I have a tested my OD inhibitor switch and it completes a circuit in every gear. Does this mean it will allow the car to go into overdrive in any gear?
What would be the cause (and fix) of this?

Many thanks
Alex Davies

Alex,

You're right, if the circuit is closed then rge OD will engage.

SO DO NOT DRIVE THE CAR

Because if you try to use reverse with overdrive engaged you will destroy the overdrive.

Have you checked the wiring going to and from the switch? THey often get snagged and worn where the gear lever moves, and this could be causing a short that looks like it's the switch. Have a look under the gear lever gaitor.

If it is the switch, they are a pig to get at. Some people say you can get at them if you lower the gearbox crossmember to get more room, and I've also heard of people cutting the tunnel to make an inspection hatch.

The picture is what you can see from the front with the engine out.

If and when you can get access they can be adjusted by washers to get the right clearance/operation.

Can you get the reading to chenge if you push the gear lever sideways?

David

D Balkwill

Closer view

D Balkwill

Alex. The overdrive switch, on the transmission, is a normally off/push to operate switch. It has one or more fiber washers associated with it which are used to set the spacing between the switch and the top of the transmission. If these washers are not present, the switch may be turned downwards too far and will be always on. If there are too many washers, the switch cannot be depressed sufficiently to turn it on.

The only failures I have seen of the basic overdrive/reverse light switch has been failures to turn on. I have not seen a switch fail to always on as you describe.

## STATED PROBLEM
Can you print everything in the overdrive switch discussion above, from "Have you checked" down to "the engine out."?

## SUPPLIED INFORMATION

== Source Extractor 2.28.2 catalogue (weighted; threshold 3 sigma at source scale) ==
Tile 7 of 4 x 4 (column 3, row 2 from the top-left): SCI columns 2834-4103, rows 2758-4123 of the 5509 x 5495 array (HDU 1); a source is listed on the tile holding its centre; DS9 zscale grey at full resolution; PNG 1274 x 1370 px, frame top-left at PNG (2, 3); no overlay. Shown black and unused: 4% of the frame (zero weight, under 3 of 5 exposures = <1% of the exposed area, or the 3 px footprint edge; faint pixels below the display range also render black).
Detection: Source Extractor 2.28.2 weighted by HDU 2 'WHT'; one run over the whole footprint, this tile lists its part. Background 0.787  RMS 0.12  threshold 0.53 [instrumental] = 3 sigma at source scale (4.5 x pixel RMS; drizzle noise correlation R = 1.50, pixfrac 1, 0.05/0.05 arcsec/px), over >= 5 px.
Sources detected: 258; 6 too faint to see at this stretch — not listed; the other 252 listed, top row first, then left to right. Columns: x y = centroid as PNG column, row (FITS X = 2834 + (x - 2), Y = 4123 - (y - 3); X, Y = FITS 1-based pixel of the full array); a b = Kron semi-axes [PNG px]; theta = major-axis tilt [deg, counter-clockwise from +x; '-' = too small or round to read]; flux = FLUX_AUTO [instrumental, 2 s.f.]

## RESPONSE TO THE TASK
Have you checked the wiring going to and from the switch? THey often get snagged and worn where the gear lever moves, and this could be causing a short that looks like it's the switch. Have a look under the gear lever gaitor.

If it is the switch, they are a pig to get at. Some people say you can get at them if you lower the gearbox crossmember to get more room, and I've also heard of people cutting the tunnel to make an inspection hatch.

The picture is what you can see from the front with the engine out.